══ Page excerpt
Yi Sun: Axiom is an infrastructure project, and we're relatively new to the autonomous world space. We were introduced to it by a couple of AW builders who informed us that being able to reference Ethereum's history is very beneficial for creating truly composable games. A key feature we believe Axiom offers is the ability to reference actions that occur in one game from another game, even when those games are created by different teams. When you're developing a game, you can include various elements in your states for later reference. However, if you want to reference events or achievements from someone else's game in your own game, the best approach, in my opinion, is to delve into the cryptographic history of the chain. Using ZK, you can extract that information and make it useful for your game. Realizing this, I felt that it's a pretty natural fit for Axiom, and I'm quite excited to see where it goes. Luke:I'd like to give two shout-outs. The first is to the gaming infrastructure within the StarkNet ecosystem. I believe there are many areas for improvement, but just like the autonomous world, a lot of the infrastructure in StarkNet is highly composable today. So, definitely keep an eye out for next year, as we anticipate advancements in app chains that can better support gaming. We're active players in this ecosystem . We're not the only ones making strides, but we're certainly part of the movement.Additionally, for those developing games and looking to enhance player connectivity within their games – whether it's through groups, communities, guilds, one-on-one connections, or information notifications – we offer SDKs that can assist with this. We're excited to contribute to and serve the gaming community in these ways.
════
══ Recorded information
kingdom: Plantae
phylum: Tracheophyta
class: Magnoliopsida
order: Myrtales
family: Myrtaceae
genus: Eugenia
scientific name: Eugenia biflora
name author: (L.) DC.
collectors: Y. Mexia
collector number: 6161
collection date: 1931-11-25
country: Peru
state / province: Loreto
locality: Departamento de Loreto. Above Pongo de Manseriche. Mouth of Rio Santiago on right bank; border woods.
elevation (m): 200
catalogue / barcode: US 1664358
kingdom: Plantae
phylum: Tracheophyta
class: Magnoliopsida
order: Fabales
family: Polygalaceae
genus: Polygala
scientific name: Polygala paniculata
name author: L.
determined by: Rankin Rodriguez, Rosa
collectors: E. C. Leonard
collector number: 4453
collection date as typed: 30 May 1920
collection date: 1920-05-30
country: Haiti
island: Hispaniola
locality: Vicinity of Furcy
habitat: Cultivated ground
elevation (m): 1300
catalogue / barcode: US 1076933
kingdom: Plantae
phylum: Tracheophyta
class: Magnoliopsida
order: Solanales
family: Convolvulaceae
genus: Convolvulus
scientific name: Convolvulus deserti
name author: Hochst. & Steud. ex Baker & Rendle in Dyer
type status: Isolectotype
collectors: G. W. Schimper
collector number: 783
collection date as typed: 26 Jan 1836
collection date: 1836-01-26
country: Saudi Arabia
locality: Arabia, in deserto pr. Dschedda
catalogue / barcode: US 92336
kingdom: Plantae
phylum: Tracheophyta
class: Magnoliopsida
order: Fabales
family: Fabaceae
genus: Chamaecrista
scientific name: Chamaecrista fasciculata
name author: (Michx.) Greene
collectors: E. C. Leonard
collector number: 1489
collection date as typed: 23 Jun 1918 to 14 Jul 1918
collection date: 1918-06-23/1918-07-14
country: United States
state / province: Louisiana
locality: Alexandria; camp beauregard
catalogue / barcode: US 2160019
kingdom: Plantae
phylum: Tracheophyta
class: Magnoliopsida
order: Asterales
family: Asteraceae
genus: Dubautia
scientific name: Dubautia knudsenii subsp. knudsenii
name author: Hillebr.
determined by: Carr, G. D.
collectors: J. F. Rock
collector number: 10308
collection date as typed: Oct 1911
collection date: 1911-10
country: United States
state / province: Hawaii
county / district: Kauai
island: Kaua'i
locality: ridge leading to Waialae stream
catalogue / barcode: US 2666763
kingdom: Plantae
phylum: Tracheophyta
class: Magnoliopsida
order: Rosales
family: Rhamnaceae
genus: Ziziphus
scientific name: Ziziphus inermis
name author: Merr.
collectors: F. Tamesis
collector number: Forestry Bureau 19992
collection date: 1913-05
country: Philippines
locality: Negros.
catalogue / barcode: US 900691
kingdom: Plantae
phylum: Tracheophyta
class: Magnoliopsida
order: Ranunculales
════
Exercise objective:
Using the excerpt on gaming infrastructure, answer these questions:
1. According to Yi Sun, who introduced the Axiom team to the autonomous world space?
2. Which ecosystem's gaming infrastructure gets Luke's first shout-out?
3. What does Luke's team offer developers who want to enhance player connectivity within their games?

Reply:
1. A couple of AW builders introduced them to it.
2. The StarkNet ecosystem.
3. SDKs.